#### PROBLEM:
Scan the entries for the word "linejoin" and return every line that has it.

#### THE RECORDS:
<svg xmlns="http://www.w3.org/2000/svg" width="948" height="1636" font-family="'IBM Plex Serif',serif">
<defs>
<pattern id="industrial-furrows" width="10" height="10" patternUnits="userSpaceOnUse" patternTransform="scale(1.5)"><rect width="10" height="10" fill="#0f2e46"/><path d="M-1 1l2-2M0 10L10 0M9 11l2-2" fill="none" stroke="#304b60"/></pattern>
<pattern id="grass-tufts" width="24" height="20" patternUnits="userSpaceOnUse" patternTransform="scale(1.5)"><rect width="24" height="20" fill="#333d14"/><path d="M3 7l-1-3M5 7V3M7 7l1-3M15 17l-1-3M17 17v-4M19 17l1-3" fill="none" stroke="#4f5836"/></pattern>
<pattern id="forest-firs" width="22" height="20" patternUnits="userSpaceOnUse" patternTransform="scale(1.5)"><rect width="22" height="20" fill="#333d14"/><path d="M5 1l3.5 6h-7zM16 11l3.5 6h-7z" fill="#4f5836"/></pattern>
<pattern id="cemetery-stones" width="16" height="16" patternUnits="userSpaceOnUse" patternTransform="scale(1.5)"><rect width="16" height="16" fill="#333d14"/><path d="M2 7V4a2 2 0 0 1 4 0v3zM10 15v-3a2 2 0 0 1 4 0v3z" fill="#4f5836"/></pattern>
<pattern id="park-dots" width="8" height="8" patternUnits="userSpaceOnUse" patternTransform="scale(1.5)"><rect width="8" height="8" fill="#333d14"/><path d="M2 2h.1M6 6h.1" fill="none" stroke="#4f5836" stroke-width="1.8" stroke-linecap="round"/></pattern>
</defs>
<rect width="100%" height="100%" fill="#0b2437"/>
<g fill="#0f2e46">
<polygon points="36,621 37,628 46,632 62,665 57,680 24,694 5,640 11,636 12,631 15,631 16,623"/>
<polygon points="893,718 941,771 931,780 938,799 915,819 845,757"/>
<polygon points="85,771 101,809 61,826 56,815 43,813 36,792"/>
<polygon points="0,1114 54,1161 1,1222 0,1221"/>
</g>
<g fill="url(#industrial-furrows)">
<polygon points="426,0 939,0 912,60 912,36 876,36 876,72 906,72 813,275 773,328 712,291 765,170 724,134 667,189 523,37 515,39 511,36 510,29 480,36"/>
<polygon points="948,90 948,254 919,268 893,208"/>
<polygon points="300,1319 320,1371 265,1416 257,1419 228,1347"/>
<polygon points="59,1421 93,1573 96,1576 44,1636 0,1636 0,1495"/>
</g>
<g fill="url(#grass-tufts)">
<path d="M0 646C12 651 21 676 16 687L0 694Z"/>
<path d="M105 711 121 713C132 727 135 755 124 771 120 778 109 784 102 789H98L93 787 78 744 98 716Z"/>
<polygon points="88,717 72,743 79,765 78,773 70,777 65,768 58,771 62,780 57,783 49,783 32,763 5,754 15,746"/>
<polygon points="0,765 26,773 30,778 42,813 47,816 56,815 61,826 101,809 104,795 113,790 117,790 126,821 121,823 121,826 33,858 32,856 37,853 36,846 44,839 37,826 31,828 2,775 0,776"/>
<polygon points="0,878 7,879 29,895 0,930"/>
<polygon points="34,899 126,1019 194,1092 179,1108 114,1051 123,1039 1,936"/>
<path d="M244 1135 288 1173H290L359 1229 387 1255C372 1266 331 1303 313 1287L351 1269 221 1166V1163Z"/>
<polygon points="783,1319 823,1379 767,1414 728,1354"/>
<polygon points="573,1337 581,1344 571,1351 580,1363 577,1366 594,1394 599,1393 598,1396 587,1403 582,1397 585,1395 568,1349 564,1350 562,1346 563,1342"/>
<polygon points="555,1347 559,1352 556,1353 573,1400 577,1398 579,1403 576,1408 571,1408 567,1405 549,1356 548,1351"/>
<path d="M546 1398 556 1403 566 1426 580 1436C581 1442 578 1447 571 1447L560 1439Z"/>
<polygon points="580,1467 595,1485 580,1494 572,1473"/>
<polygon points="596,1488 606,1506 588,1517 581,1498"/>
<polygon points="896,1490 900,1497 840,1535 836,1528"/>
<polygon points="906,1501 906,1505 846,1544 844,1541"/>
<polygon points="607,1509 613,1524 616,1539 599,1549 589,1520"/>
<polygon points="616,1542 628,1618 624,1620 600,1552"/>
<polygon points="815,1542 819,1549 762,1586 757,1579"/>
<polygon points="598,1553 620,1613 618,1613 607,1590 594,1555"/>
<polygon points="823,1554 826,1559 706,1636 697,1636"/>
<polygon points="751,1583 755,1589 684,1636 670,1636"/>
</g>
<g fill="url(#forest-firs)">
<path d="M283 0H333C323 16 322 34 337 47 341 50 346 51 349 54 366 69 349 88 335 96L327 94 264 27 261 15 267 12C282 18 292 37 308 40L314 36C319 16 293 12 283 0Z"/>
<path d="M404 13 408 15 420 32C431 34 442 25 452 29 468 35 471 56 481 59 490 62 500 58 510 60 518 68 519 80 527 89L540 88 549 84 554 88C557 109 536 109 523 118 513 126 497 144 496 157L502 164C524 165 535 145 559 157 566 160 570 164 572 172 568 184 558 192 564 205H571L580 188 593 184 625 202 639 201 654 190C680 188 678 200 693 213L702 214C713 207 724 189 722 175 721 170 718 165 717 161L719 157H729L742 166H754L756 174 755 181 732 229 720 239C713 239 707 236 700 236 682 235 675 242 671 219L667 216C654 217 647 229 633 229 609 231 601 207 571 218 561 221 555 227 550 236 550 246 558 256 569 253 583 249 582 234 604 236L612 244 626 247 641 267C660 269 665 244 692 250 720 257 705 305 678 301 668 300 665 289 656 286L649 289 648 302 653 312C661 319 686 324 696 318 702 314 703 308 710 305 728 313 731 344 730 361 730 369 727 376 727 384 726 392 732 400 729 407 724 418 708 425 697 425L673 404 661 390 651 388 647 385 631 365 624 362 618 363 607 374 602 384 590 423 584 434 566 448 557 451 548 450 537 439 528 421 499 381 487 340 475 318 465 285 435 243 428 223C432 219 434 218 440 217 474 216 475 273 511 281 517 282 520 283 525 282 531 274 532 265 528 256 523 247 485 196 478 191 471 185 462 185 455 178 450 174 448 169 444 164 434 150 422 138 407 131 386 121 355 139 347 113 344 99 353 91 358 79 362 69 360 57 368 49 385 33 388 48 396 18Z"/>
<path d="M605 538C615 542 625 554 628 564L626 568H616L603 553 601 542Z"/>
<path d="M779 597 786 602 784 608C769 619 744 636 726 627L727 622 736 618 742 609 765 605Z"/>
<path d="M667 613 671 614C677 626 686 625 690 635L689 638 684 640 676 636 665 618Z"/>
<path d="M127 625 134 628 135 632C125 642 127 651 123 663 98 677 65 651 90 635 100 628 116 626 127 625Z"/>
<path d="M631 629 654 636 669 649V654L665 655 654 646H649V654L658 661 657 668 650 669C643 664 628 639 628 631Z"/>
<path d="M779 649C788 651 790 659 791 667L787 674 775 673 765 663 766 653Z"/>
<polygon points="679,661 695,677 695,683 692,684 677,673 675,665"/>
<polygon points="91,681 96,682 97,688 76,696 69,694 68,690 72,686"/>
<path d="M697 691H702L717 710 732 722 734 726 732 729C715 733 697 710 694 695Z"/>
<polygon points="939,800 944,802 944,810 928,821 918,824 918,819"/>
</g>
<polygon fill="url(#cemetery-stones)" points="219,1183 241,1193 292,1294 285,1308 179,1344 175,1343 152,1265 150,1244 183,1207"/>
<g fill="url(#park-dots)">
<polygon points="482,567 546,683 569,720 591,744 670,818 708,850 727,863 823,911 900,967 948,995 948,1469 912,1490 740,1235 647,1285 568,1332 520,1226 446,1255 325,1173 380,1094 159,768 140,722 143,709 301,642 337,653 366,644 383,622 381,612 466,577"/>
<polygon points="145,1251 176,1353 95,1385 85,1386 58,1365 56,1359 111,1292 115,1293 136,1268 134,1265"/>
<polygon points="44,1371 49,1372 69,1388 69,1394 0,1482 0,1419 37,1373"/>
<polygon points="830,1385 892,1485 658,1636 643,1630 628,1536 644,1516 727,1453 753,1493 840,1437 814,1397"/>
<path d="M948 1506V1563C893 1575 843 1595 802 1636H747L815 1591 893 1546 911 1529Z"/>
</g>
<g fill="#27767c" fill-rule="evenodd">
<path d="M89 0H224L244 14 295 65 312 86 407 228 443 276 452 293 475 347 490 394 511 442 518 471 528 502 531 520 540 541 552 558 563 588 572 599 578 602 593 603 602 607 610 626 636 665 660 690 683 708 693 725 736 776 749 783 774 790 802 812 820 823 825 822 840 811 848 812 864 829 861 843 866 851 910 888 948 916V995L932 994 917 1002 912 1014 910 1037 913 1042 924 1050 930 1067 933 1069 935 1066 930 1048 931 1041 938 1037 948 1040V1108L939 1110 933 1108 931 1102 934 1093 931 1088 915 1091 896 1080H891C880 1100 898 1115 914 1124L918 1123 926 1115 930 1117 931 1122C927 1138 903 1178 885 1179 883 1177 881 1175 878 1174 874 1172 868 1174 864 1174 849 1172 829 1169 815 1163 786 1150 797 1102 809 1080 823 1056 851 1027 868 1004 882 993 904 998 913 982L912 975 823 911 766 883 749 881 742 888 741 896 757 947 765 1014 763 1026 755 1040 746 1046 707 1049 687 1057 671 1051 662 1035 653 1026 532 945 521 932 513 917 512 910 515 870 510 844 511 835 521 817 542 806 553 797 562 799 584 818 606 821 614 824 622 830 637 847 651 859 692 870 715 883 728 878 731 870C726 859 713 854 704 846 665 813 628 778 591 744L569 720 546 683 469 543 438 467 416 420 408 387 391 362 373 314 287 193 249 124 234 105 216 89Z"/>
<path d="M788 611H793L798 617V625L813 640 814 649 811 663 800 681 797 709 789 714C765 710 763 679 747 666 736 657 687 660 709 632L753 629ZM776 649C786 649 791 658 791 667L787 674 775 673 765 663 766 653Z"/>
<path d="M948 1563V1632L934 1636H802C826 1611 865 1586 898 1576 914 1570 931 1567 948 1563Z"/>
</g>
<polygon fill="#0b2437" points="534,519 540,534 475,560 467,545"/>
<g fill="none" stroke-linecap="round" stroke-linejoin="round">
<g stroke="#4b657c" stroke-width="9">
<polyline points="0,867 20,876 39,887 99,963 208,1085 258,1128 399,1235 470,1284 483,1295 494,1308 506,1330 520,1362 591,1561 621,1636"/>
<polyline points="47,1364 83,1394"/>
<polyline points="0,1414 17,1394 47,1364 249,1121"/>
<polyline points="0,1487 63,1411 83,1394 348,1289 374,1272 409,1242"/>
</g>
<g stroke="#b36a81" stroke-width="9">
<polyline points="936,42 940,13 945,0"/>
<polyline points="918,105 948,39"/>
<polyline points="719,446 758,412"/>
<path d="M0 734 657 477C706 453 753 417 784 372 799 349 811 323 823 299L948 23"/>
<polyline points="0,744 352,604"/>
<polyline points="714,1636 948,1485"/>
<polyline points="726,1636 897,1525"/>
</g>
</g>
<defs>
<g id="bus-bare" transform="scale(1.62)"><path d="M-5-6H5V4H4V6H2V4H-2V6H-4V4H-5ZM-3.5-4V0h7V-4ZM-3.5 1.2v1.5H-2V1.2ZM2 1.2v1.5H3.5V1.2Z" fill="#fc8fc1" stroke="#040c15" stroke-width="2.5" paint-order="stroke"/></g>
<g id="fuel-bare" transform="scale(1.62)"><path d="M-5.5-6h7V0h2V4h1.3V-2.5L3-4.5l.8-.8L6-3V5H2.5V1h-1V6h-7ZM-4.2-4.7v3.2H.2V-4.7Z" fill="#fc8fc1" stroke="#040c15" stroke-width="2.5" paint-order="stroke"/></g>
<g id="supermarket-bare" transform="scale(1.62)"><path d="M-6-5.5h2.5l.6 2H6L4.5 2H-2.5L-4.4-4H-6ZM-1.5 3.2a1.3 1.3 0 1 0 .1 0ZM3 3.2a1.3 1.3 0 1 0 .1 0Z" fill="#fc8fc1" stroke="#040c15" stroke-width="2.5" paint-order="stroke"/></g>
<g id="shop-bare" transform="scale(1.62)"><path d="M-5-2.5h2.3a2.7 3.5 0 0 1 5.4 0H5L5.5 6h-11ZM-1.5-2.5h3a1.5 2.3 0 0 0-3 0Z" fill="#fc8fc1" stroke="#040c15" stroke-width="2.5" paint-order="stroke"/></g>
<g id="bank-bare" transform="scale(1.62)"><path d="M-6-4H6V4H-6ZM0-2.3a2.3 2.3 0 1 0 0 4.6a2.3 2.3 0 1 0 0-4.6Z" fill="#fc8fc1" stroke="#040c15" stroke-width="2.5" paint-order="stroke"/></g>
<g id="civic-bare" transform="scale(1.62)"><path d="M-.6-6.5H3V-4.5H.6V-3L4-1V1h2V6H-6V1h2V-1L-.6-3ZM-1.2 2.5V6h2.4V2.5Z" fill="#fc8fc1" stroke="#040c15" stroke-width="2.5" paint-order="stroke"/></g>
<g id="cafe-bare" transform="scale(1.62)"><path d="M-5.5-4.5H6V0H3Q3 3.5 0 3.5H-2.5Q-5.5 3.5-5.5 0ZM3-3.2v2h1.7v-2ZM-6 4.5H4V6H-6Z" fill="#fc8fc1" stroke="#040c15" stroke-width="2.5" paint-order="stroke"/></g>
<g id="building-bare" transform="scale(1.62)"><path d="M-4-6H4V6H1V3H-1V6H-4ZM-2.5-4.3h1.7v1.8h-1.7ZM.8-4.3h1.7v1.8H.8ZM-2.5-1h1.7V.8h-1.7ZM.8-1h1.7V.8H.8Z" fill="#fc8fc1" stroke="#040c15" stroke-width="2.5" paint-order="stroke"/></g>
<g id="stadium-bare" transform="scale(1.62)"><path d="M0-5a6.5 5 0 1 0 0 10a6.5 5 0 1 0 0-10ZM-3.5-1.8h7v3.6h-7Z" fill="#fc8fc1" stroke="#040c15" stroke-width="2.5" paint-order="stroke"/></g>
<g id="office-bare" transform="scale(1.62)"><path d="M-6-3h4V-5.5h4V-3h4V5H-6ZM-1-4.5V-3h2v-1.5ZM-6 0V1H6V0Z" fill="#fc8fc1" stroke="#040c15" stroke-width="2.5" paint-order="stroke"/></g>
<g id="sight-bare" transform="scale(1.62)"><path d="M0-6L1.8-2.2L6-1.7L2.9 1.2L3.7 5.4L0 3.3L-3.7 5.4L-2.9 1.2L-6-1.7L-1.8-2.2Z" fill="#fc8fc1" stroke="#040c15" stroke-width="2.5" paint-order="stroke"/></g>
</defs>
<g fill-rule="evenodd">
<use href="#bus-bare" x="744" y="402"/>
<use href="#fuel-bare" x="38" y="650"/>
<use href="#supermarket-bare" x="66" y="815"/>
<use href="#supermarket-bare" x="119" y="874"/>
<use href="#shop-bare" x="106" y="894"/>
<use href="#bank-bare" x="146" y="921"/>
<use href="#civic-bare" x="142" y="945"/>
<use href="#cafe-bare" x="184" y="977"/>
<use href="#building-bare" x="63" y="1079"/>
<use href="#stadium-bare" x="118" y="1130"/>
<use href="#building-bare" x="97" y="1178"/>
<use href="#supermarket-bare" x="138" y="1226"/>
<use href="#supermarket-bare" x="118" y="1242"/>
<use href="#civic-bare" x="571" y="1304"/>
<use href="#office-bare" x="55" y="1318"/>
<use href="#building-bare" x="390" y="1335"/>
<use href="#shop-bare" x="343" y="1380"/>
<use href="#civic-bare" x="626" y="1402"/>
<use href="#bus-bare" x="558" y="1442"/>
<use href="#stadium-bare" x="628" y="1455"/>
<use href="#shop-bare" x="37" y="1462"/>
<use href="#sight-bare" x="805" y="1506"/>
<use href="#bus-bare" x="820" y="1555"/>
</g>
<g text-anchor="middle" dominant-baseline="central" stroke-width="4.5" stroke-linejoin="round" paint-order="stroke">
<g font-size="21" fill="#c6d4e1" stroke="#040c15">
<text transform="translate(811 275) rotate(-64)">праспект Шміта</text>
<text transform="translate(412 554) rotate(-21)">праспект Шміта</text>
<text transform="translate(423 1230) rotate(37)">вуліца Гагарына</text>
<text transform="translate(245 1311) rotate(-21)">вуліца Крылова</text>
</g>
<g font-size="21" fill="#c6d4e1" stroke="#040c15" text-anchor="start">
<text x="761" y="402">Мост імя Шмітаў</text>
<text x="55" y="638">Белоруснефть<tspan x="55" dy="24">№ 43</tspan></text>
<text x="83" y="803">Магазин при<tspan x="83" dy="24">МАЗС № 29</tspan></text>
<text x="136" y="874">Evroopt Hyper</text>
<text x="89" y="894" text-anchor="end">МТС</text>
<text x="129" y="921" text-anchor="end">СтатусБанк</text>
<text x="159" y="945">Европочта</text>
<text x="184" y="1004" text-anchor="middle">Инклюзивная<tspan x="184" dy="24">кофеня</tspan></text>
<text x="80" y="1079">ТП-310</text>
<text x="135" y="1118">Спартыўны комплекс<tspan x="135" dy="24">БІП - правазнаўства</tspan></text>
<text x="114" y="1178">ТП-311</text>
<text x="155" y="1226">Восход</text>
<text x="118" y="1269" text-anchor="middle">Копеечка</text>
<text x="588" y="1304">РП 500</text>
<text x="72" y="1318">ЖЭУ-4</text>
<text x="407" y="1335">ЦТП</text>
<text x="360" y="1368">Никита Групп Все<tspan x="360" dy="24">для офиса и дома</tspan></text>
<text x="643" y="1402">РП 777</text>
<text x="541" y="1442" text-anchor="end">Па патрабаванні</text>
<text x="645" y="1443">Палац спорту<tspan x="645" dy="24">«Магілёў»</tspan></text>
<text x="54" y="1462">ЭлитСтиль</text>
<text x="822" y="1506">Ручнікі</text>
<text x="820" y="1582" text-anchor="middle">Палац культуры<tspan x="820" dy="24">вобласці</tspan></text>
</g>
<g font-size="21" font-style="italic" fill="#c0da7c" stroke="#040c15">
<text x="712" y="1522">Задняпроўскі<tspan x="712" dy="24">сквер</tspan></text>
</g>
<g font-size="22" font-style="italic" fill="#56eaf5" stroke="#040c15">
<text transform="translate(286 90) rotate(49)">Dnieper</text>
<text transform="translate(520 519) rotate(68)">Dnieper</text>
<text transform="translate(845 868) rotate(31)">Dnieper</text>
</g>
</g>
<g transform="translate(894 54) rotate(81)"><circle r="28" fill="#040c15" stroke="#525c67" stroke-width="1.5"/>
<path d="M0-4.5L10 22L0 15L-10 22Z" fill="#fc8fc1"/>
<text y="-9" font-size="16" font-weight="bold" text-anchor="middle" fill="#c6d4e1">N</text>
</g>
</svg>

#### RESPONSE TO THE EXERCISE:
<g fill="none" stroke-linecap="round" stroke-linejoin="round">
<g text-anchor="middle" dominant-baseline="central" stroke-width="4.5" stroke-linejoin="round" paint-order="stroke">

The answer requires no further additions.